PROBLEM: Rewrite the items from the very first line through the line that contains "left wrist: (480, 532, 7)", putting "Figure at" wherever "Person at" appears and keeping everything else the same.

[Stored dataset items]
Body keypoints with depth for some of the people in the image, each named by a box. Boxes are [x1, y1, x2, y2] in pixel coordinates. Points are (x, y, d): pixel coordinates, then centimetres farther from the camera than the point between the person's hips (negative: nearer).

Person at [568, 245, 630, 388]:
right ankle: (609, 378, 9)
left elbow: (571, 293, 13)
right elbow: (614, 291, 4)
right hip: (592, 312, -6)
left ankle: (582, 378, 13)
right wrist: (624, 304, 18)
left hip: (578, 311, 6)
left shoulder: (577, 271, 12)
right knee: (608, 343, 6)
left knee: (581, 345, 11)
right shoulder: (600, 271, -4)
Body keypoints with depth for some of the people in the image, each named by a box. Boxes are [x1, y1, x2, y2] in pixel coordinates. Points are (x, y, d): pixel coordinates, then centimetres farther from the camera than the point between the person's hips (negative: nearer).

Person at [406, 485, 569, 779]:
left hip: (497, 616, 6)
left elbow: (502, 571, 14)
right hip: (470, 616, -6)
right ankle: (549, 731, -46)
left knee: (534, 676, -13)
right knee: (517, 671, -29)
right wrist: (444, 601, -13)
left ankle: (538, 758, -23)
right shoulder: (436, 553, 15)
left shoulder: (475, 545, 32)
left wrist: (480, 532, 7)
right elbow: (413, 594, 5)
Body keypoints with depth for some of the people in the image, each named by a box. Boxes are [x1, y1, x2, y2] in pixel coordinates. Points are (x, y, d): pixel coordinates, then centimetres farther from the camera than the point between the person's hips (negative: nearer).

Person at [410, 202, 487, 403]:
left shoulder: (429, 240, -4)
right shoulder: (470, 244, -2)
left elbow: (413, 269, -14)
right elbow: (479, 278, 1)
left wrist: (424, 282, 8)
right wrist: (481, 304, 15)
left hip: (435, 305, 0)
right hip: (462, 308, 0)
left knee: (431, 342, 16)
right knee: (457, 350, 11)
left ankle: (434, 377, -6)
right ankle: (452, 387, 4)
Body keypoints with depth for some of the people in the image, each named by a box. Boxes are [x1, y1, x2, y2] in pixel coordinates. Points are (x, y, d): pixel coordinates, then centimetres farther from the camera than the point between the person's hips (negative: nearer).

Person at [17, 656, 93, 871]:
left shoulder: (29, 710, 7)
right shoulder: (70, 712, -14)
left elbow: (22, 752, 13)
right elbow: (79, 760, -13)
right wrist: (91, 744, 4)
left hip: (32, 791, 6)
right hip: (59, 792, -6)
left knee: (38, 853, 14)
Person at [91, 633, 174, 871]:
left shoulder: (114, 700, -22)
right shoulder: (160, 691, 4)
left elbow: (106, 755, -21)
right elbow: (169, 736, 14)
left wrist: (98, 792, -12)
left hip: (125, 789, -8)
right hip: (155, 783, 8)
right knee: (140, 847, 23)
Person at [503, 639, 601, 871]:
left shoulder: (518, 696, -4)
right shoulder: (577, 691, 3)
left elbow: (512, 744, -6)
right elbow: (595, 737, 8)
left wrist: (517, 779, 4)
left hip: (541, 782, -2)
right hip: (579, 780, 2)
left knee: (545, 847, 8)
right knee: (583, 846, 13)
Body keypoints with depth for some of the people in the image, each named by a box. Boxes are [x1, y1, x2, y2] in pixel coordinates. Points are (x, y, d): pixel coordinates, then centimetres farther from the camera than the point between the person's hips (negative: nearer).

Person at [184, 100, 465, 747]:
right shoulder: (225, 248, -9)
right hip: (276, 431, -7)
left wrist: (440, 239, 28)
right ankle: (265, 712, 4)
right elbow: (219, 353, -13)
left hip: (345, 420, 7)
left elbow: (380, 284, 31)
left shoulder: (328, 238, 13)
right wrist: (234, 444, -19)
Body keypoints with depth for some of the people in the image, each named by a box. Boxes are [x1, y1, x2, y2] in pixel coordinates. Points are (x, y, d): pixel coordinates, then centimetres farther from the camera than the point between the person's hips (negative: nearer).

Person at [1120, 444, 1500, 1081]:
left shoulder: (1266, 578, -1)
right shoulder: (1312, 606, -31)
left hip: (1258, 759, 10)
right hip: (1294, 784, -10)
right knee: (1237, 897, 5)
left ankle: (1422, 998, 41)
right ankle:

FINISHED TASK:
Body keypoints with depth for some of the people in the image, each named by a box. Boxes are [x1, y1, x2, y2] in pixel coordinates. Points are (x, y, d): pixel coordinates, then centimetres farther from the camera than the point between the person's hips (negative: nearer).

Figure at [568, 245, 630, 388]:
right ankle: (609, 378, 9)
left elbow: (571, 293, 13)
right elbow: (614, 291, 4)
right hip: (592, 312, -6)
left ankle: (582, 378, 13)
right wrist: (624, 304, 18)
left hip: (578, 311, 6)
left shoulder: (577, 271, 12)
right knee: (608, 343, 6)
left knee: (581, 345, 11)
right shoulder: (600, 271, -4)
Body keypoints with depth for some of the people in the image, each named by a box. Boxes are [x1, y1, x2, y2] in pixel coordinates. Points are (x, y, d): pixel coordinates, then centimetres farther from the camera than the point between the person's hips (negative: nearer).

Figure at [406, 485, 569, 779]:
left hip: (497, 616, 6)
left elbow: (502, 571, 14)
right hip: (470, 616, -6)
right ankle: (549, 731, -46)
left knee: (534, 676, -13)
right knee: (517, 671, -29)
right wrist: (444, 601, -13)
left ankle: (538, 758, -23)
right shoulder: (436, 553, 15)
left shoulder: (475, 545, 32)
left wrist: (480, 532, 7)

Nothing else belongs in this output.